Als ich gefragt werde, ob ich Lust hätte, den deutschen Bundesaußenminister auf seiner Reise zur Gedenkfeier anlässlich des 70. Jahrestages des Kriegsendes in Wolgograd als Mitglied der Delegation zu begleiten, lese ich gerade schmunzelnd in dem Buch „Spektakuläre Unglücksfälle aus dem alten Wien“. Meine Augen fixieren für einen Moment die Zeichnung, auf der ein Mann mit Adlernase von einer schwingenden Schaukelgondel mitgerissen wird. Dann sage ich: „Ja, sehr gerne. Krieg ist ein großes Thema für mich als Ukrainerin.“

Erst als ich im luxuriösen Airbus der deutschen Luftwaffe meine Beine unverschämt weit ausstrecke, gewöhne ich mich an den Gedanken, dass ich Russlands Boden auf diesem ungewöhnlichen Wege zum ersten Mal in meinem Leben betreten werde. Rossoschka, der Soldatenfriedhof bei Wolgograd, dem früheren Stalingrad, wird das Erste sein, was ich von dem ehemals verbrüderten Land sehen werde. Herr Steinmeier taucht in unserem Teil der Kabine auf und schüttelt seinem Gefolge die Hand. Das Lächeln steht ihm ausgesprochen gut, wie auch das elegant gepunktete Muster seiner Krawatte. Einige Male waren mir seine schwarzorangenen Krawatteneinfälle in den Abendnachrichten unangenehm aufgefallen.

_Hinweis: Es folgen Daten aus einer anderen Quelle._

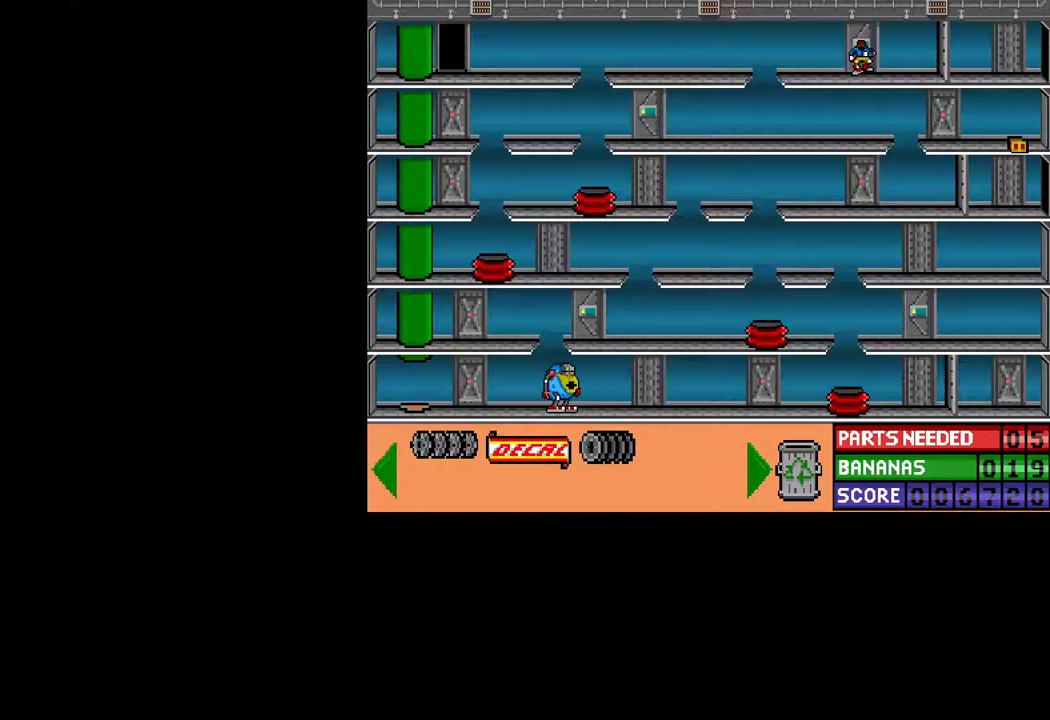
{"keys": [], "mouse": ["left"], "mouse_move": "still", "events": [[183, "mouse_left", "down"]]}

Vor dem Hintergrund des kleinen Flughafen-Gebäudes, direkt auf dem Rollfeld stehen drei Schwanenprinzessinnen, wie dem berühmten Gemälde von Wrubel entsprungen, mit Brot und Salz. Man ist so geblendet von dem Glanz der Pailletten auf ihren Kostümen, dass man den zweitwichtigsten Mann der Russischen Föderation leicht übersieht. Sergej Lawrow, etwas abseits, hält die Hände hinter dem Rücken verschränkt. Die Sonne scheint ihm ins Gesicht, während er nach oben schaut und wohl hinter der Buchstabenkombination „Bundesrepublik Deutschland“ an der Flugzeugaußenwand seinen Amtskollegen vermutet. „Bitte benutzen Sie den hinteren Ein-/Ausgang“ steht auf meiner German-Air-Force-Bordkarte. Ich folge dieser Anweisung und begreife mit einem Mal, warum die Staatsoberhäupter bei der Landung immer so einsam und ihre Flugzeuge so unheimlich leer wirken. Auch das Phänomen des Herdentriebes spüre ich nun am eigenen Leib. Wie von einer unsichtbaren Hand bewegt, laufen alle dem ersten Diplomaten der Bundesrepublik Deutschland und dem der Russischen Föderation forschen Schrittes hinterher und verteilen sich auf die schwarzen Vans und Limousinen, die sich sofort in Bewegung setzen. Ohne an den Ampeln oder Kreuzungen anzuhalten, rasen sie über die vollkommen leere, mit unzähligen Schlaglöchern übersäte Straße. Ein Glück, dass ich keine Gallensteine habe. Später in Wien lese ich auf Volgograd News über einen Aktivisten, der einen Tag vor dem hohen Besuch die Schlaglöcher auf unserer Route Richtung Stadt mit weißer Farbe markiert hatte, um auf diese Weise Lawrows Aufmerksamkeit zu erregen. Die Polizei hatte ihn dabei im Morgengrauen erwischt, die weiße Farbe war in Eile übermalt worden, und so blieb die Protestaktion ohne Wirkung, sicherlich aber auch nicht ohne Strafe für den mutigen Mann.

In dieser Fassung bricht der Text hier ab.